Saved entries:
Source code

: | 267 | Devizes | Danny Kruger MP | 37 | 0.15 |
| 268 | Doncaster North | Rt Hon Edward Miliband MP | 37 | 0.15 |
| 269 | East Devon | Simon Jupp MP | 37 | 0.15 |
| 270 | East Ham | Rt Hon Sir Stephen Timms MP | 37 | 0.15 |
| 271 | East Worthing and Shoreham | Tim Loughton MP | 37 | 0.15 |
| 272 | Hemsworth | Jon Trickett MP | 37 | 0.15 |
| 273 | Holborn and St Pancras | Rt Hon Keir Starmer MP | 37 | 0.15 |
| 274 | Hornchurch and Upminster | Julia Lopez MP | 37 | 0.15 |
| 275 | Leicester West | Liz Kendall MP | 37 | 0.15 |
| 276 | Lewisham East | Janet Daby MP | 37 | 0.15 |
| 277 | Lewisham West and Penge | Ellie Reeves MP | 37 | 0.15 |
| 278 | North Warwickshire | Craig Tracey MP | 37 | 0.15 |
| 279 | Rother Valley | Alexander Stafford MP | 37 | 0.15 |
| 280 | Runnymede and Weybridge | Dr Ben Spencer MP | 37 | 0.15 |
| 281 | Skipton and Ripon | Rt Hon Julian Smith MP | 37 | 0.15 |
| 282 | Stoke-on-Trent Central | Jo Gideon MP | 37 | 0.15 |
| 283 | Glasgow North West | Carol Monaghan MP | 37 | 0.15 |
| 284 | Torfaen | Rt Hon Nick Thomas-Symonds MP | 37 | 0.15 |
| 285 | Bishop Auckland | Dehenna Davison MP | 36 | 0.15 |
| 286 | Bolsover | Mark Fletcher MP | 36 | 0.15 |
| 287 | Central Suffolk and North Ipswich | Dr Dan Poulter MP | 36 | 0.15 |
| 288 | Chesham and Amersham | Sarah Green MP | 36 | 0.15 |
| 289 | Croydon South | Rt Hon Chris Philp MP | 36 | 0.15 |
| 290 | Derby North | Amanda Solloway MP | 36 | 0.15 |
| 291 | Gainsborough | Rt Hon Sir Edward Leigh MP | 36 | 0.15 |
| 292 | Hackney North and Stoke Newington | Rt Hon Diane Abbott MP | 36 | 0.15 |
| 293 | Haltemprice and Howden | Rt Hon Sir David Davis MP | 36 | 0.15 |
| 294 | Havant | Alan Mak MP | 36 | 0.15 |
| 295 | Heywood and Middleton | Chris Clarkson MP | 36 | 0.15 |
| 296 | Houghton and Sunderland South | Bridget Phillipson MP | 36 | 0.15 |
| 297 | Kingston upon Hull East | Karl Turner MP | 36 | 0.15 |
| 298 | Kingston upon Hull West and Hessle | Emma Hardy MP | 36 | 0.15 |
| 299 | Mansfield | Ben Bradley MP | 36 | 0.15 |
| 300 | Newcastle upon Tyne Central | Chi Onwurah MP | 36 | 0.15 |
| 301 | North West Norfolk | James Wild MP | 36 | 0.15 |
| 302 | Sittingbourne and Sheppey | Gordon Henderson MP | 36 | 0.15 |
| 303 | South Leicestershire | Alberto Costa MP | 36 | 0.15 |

• **What needs to be done**
Copy every line of the records, leaving nothing out.

• **Written response**
Source code

: | 267 | Devizes | Danny Kruger MP | 37 | 0.15 |
| 268 | Doncaster North | Rt Hon Edward Miliband MP | 37 | 0.15 |
| 269 | East Devon | Simon Jupp MP | 37 | 0.15 |
| 270 | East Ham | Rt Hon Sir Stephen Timms MP | 37 | 0.15 |
| 271 | East Worthing and Shoreham | Tim Loughton MP | 37 | 0.15 |
| 272 | Hemsworth | Jon Trickett MP | 37 | 0.15 |
| 273 | Holborn and St Pancras | Rt Hon Keir Starmer MP | 37 | 0.15 |
| 274 | Hornchurch and Upminster | Julia Lopez MP | 37 | 0.15 |
| 275 | Leicester West | Liz Kendall MP | 37 | 0.15 |
| 276 | Lewisham East | Janet Daby MP | 37 | 0.15 |
| 277 | Lewisham West and Penge | Ellie Reeves MP | 37 | 0.15 |
| 278 | North Warwickshire | Craig Tracey MP | 37 | 0.15 |
| 279 | Rother Valley | Alexander Stafford MP | 37 | 0.15 |
| 280 | Runnymede and Weybridge | Dr Ben Spencer MP | 37 | 0.15 |
| 281 | Skipton and Ripon | Rt Hon Julian Smith MP | 37 | 0.15 |
| 282 | Stoke-on-Trent Central | Jo Gideon MP | 37 | 0.15 |
| 283 | Glasgow North West | Carol Monaghan MP | 37 | 0.15 |
| 284 | Torfaen | Rt Hon Nick Thomas-Symonds MP | 37 | 0.15 |
| 285 | Bishop Auckland | Dehenna Davison MP | 36 | 0.15 |
| 286 | Bolsover | Mark Fletcher MP | 36 | 0.15 |
| 287 | Central Suffolk and North Ipswich | Dr Dan Poulter MP | 36 | 0.15 |
| 288 | Chesham and Amersham | Sarah Green MP | 36 | 0.15 |
| 289 | Croydon South | Rt Hon Chris Philp MP | 36 | 0.15 |
| 290 | Derby North | Amanda Solloway MP | 36 | 0.15 |
| 291 | Gainsborough | Rt Hon Sir Edward Leigh MP | 36 | 0.15 |
| 292 | Hackney North and Stoke Newington | Rt Hon Diane Abbott MP | 36 | 0.15 |
| 293 | Haltemprice and Howden | Rt Hon Sir David Davis MP | 36 | 0.15 |
| 294 | Havant | Alan Mak MP | 36 | 0.15 |
| 295 | Heywood and Middleton | Chris Clarkson MP | 36 | 0.15 |
| 296 | Houghton and Sunderland South | Bridget Phillipson MP | 36 | 0.15 |
| 297 | Kingston upon Hull East | Karl Turner MP | 36 | 0.15 |
| 298 | Kingston upon Hull West and Hessle | Emma Hardy MP | 36 | 0.15 |
| 299 | Mansfield | Ben Bradley MP | 36 | 0.15 |
| 300 | Newcastle upon Tyne Central | Chi Onwurah MP | 36 | 0.15 |
| 301 | North West Norfolk | James Wild MP | 36 | 0.15 |
| 302 | Sittingbourne and Sheppey | Gordon Henderson MP | 36 | 0.15 |
| 303 | South Leicestershire | Alberto Costa MP | 36 | 0.15 |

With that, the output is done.